I tested ETE3 for taxonomy queries this afternoon. The multiprocessing is an issue as each process must create a new sqlite database connection. Otherwise, it gives sqlite3.DatabaseError: database disk image is malformed
. And this looks like a known issue for Python multiprocessing, the database connection is not be serializable and can not be shared in memory by multiple threads or processes. If I create a new connection in each process, the CPU load drops to 10% and not efficient at all. This might be a problem if you switch to sqlite. Nevertheless, there might be a decent solution for this.
Memory sharing is always difficult. I'll have a look at sqlite to see if there's a way around that. In any case, joblib
should help you for now.
Thank you for bringing this to my attention. It's a pretty important issue that I hadn't put much thought into.
Hi @apcamargo , Thanks a lot for creating Taxopy, it turns out to be very useful ! After doing a bit of profiling of taxopy, I realised that one of the most time consuming operations for findiing the LCA is the set interesection computation when the taxon list is quite large. https://github.com/apcamargo/taxopy/blob/4f299fd7bf150b0921fc9d3967fa24acd62f9ba8/taxopy/utilities.py#L83 However, doing it this way is most likely already the most efficient way to do it in Python (kudos for that 😃), therefore, the only speedup, when needing to compute many LCAs would come from concurrency.
Multiprocessing would be beneficial here, however the overhead of serializing all the dicts of the TaxDB instance might negate the gain of paralellization.
As SQlite is comparatively quite slow, and not really needed for a "simple" key value storage, other solutions might be more relevant. Unfortunately shared memory dictionary do not exist in Python (even though there are workarounds), but what about using the TAXIDs as indices for lists of rank, name, and lineage, since shared memory lists are natively supported ?
Another more dictionary like solution would be the python shelve module (which uses some form of DBM in the background), by casting the TAXIDs to strings.
I'd be happy to contribute if you are interested in looking further into this.

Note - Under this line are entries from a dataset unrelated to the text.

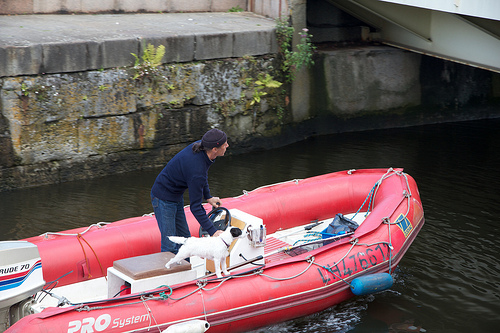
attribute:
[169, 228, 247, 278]
dog — small, white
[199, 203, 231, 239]
wheel — black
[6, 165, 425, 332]
boat — red, floating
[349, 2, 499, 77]
bridge — metal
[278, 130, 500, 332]
water — murky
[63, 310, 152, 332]
writing — white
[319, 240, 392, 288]
number — black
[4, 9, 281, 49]
platform — gray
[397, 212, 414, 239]
sign — small, square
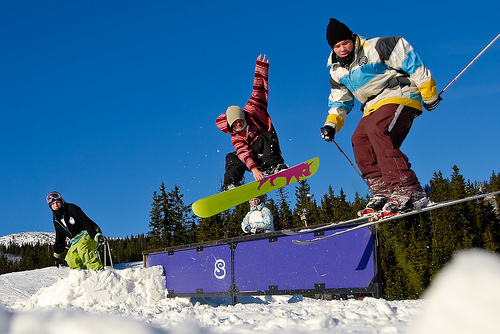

Hey @maxibor! Thanks so much for the detailed report!
I tried to replace the dictionary with SQLite, RocksDB, and shelve, but the slowdown was just too big to justify the change. That said, my goal was to reduce memory consumption and I didn't really investigate paralellization.
I don't think I have the time to work on this right now, but I'd gladly look at contributions!